WASHINGTON -- In previous years much of the credit union political news that has come out of CUNA's Governmental Affairs Conference has come from lawmakers' remarks made on stage at the conference. But this year, with a hearing before the House Financial Services Committee scheduled for the last day of the conference and a new credit union reform measure introduced, attention moved away from the GAC stage to Capitol Hill.
The biggest two political and legislative moves came when CUNA and the sponsors of the Credit Union Regulatory Improvements Act (H.R. 153) announced that they had introduced a new bill similar to CURIA but stood a better chance of passage.
The new bill, the Credit Union Regulatory Relief Act (H.R. 5519), was introduced by CURIA champions Paul Kanjorski (D-Pa.), Ed Royce (R-Calif.) and Barney Frank (D-Mass.).
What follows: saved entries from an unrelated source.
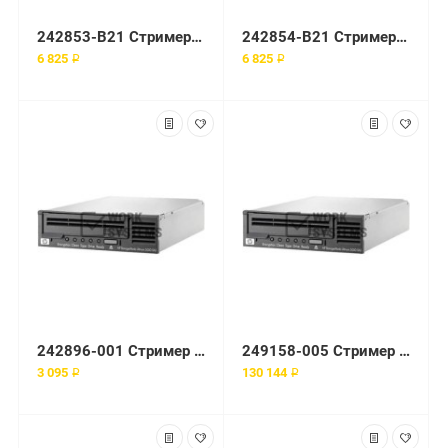
242853-B21 Стример HP 35/70GB DLT INT Tape Drive
242854-B21 Стример HP 35/70GB EXT DLT TAPE
6 825 ₽
6 825 ₽
242896-001 Стример 4 8-GB DDS-2 4mm Int DAT
249158-005 Стример AIT3 100-GB HS
3 095 ₽
130 144 ₽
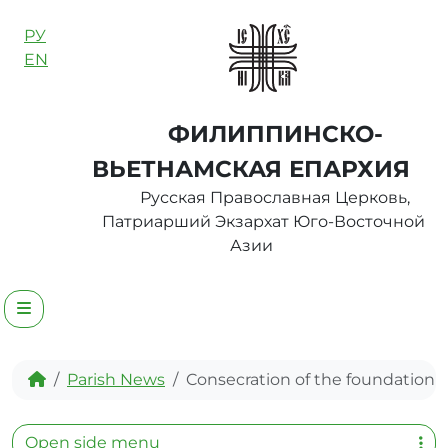
Skip to content
РУ
EN
ФИЛИППИНСКО-
ВЬЕТНАМСКАЯ ЕПАРХИЯ
Русская Православная Церковь,
Патриарший Экзархат Юго-Восточной
Азии
Menu
Home
Parish News
Consecration of the foundation 
Open side menu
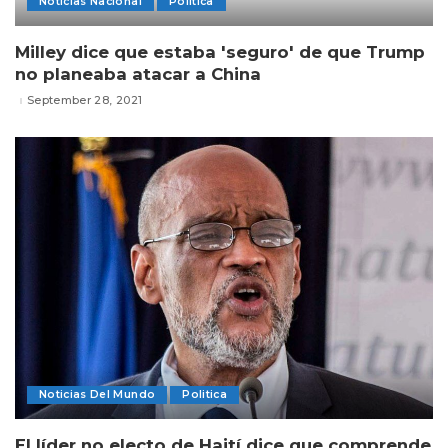
Noticias Nacional
Politica
Milley dice que estaba 'seguro' de que Trump
no planeaba atacar a China
September 28, 2021
Noticias Del Mundo
Politica
El líder no electo de Haití dice que comprende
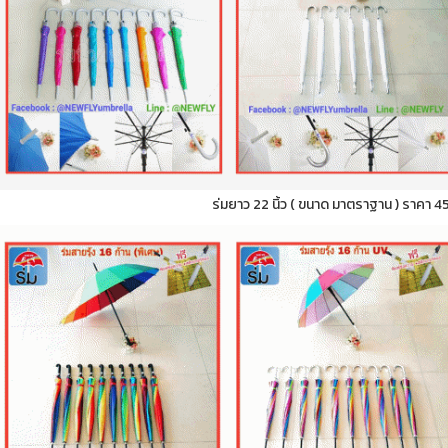
ร่มยาว 22 นิ้ว ( ขนาด มาตราฐาน ) ราคา 4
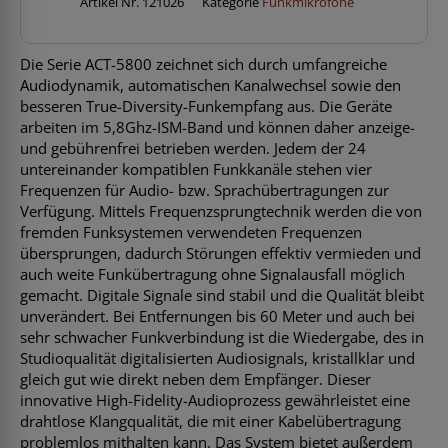
Menge
Artikel Nr.
121026
Kategorie
Funkmikrofone
Die Serie ACT-5800 zeichnet sich durch umfangreiche
Audiodynamik, automatischen Kanalwechsel sowie den
besseren True-Diversity-Funkempfang aus. Die Geräte
arbeiten im 5,8Ghz-ISM-Band und können daher anzeige-
und gebührenfrei betrieben werden. Jedem der 24
untereinander kompatiblen Funkkanäle stehen vier
Frequenzen für Audio- bzw. Sprachübertragungen zur
Verfügung. Mittels Frequenzsprungtechnik werden die von
fremden Funksystemen verwendeten Frequenzen
übersprungen, dadurch Störungen effektiv vermieden und
auch weite Funkübertragung ohne Signalausfall möglich
gemacht. Digitale Signale sind stabil und die Qualität bleibt
unverändert. Bei Entfernungen bis 60 Meter und auch bei
sehr schwacher Funkverbindung ist die Wiedergabe, des in
Studioqualität digitalisierten Audiosignals, kristallklar und
gleich gut wie direkt neben dem Empfänger. Dieser
innovative High-Fidelity-Audioprozess gewährleistet eine
drahtlose Klangqualität, die mit einer Kabelübertragung
problemlos mithalten kann. Das System bietet außerdem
It includes many of the regulatory relief items of CURIA but not all of the enhancements, such as risk-based capital and more expansive business lending provisions. It does include a tweaked version of the provision to allow all federal credit unions to adopt underserved areas and would allow for payday loans to all potential members, according to one credit union lobbyist.
Dan Mica explained from the podium about the measure and urged members to support it, but it took Kanjorski to really help credit unions understand the political calculations behind the rationale. He noted that all of the measures in the new bill had either already passed the House or had built a large measure of support and that was the primary reason they had been included in the bill.
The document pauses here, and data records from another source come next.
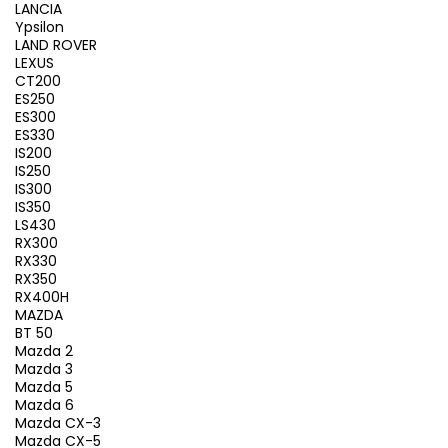
LANCIA
Ypsilon
LAND ROVER
LEXUS
CT200
ES250
ES300
ES330
IS200
IS250
IS300
IS350
LS430
RX300
RX330
RX350
RX400H
MAZDA
BT 50
Mazda 2
Mazda 3
Mazda 5
Mazda 6
Mazda CX-3
Mazda CX-5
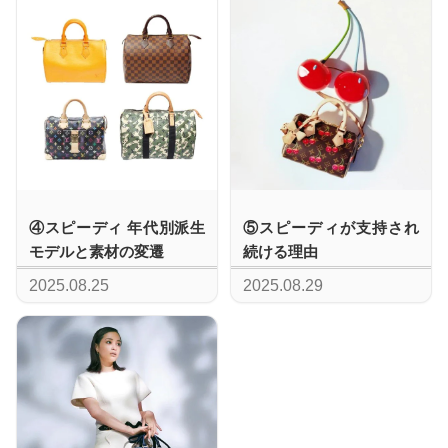
④スピーディ 年代別派生
⑤スピーディが支持され
モデルと素材の変遷
続ける理由
2025.08.25
2025.08.29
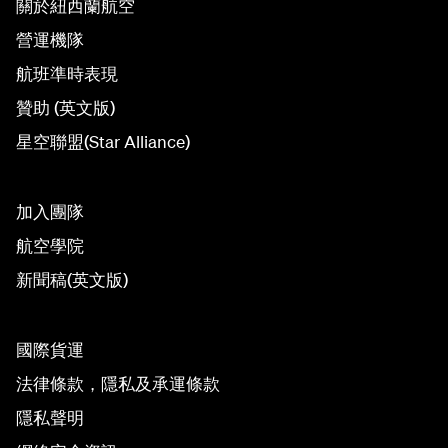
關於紐西蘭航空
營運機隊
航班準時表現
贊助 (英文版)
星空聯盟(Star Alliance)
加入團隊
航空學院
新聞稿(英文版)
國際貨運
法律條款，隱私及承運條款
隱私聲明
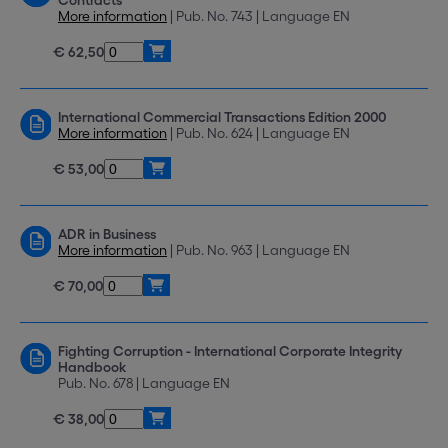
Contracts
More information
| Pub. No. 743 | Language EN
€ 62,50
International Commercial Transactions Edition 2000
More information
| Pub. No. 624 | Language EN
€ 53,00
ADR in Business
More information
| Pub. No. 963 | Language EN
€ 70,00
Fighting Corruption - International Corporate Integrity
Handbook
Pub. No. 678 | Language EN
€ 38,00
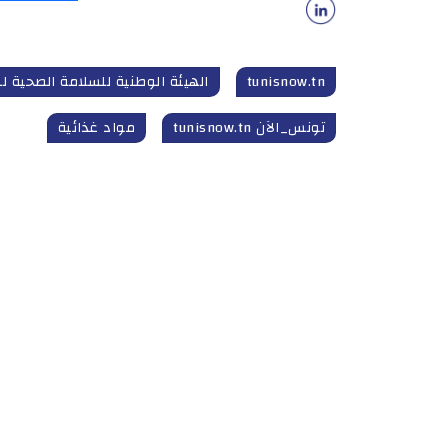
tunisnow.tn
الهيئة الوطنية للسلامة الصحية لل
تونس_الآن tunisnow.tn
مواد غذائية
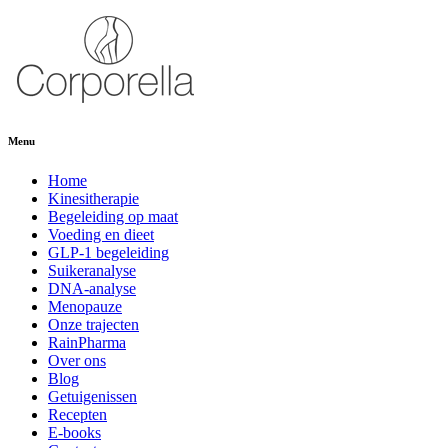
Menu
Home
Kinesitherapie
Begeleiding op maat
Voeding en dieet
GLP-1 begeleiding
Suikeranalyse
DNA-analyse
Menopauze
Onze trajecten
RainPharma
Over ons
Blog
Getuigenissen
Recepten
E-books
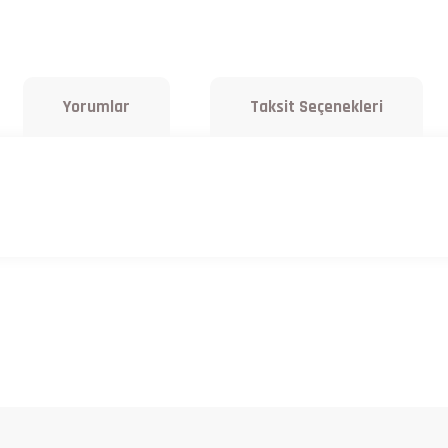
Yorumlar
Taksit Seçenekleri
a yetersiz gördüğünüz noktaları öneri formunu kullanarak tarafımıza iletebilirsiniz.
Bu ürüne ilk yorumu siz yapın!
Yorum Yaz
Kanjorski also reminded the audience of the battle 10 years ago over H.R.1151 and how opponents had considered credit unions dead and gone until CUs mustered their members to come to Washington to support the measure. "In a very short time we had thousands of people rallying on the mall and when that happened the sponsors and co-sponsors came running from all directions and out of the woodwork," he recalled. He knew the bill had a very strong chance when he met Newt Gingrich (R-Ga.) in the hall one day and the then-speaker of the House told him he had co-sponsored the bill.
"I was a little bit skeptical because I knew we had worked on Gingrich for weeks," Kanjorski said, "but he reassured me. I am number 406, he said."
Kanjorski used the anecdote to illustrate his belief that most legislators were only waiting for someone in their district to ask them to co-sponsor it. "I know there are a minority who will have very real reasons from their situations where they will vote for the bill but not co-sponsor it, but I think most members will want to," he said.
He pointed out that the bill is bipartisan, thanks to the efforts of Representative Royce and other Republicans. Royce and he, Kanjorski said, have very different political philosophies, "but on credit union issues we have a common bond."
The other big political step to come from Capitol Hill was news that Senator Mary Landrieu (D-La.) would sponsor CURIA in the Senate and that Independent Joe Lieberman (Conn.) would co-sponsor it.
Landrieu received a standing ovation from the attendees when she announced that she would introduce the bill and prefaced her announcement with reminding the attendees of Hurricanes Katrina and Rita and the reaction of credit unions around the country to helping residents of the impacted areas to recover from the storms.
"Working together, Senator Lieberman and I will shepherd this bill through he process," she said to loud and persistent applause.
The combination of Landrieu's sponsorship of CURIA and the announcement of the new bill confused some attendees, who wondered if Landrieu would also be sponsoring the new bill, CURRA. But Pat Keefe, spokesman for CUNA clarified that Landrieu was backing the full CURIA bill in the Senate.
Kanjorski expressed a fair degree of optimism about the legislative prospects for both bills, although less for CURIA, which he said faced a tight timeline in an election year. He also expressed a belief that credit unions would be coming into a challenging year.
But as the dark economic clouds are gathering, Kanjorski urged credit unions to remain beacons of hope.
"We are going to go through some rough times this year," Kanjorski said. "We are going to see downturns over the next three, six or nine months, and I think beyond 2008. A lot of people will be losing their homes and their jobs and getting depressed. All of you are leaders in your community and your community will not need doom and gloom, they will need hope.
"This will be more necessary than in other year. Families are going to be affected and afraid, they are going to lose their homes. This is the year you will need to reach out and say that's why we are here, that's why we are non-profit financial institutions which exist to serve our members."
Kanjorski in particular asked CUs to broadly help senior citizens to file tax returns so that they would be eligible for the economic stimulus checks that the government will send out later this year.
"Many of these people haven't filled out tax returns in years and will not be thrilled to hear they will have to do that now," he said. "But that is the only way they will be able to participate in the economic stimulus that we will need to help get this economy back on track."
If CUs help their members through these difficult time, Kanjorski opined, they will be able to count on the support of Congress far into the future.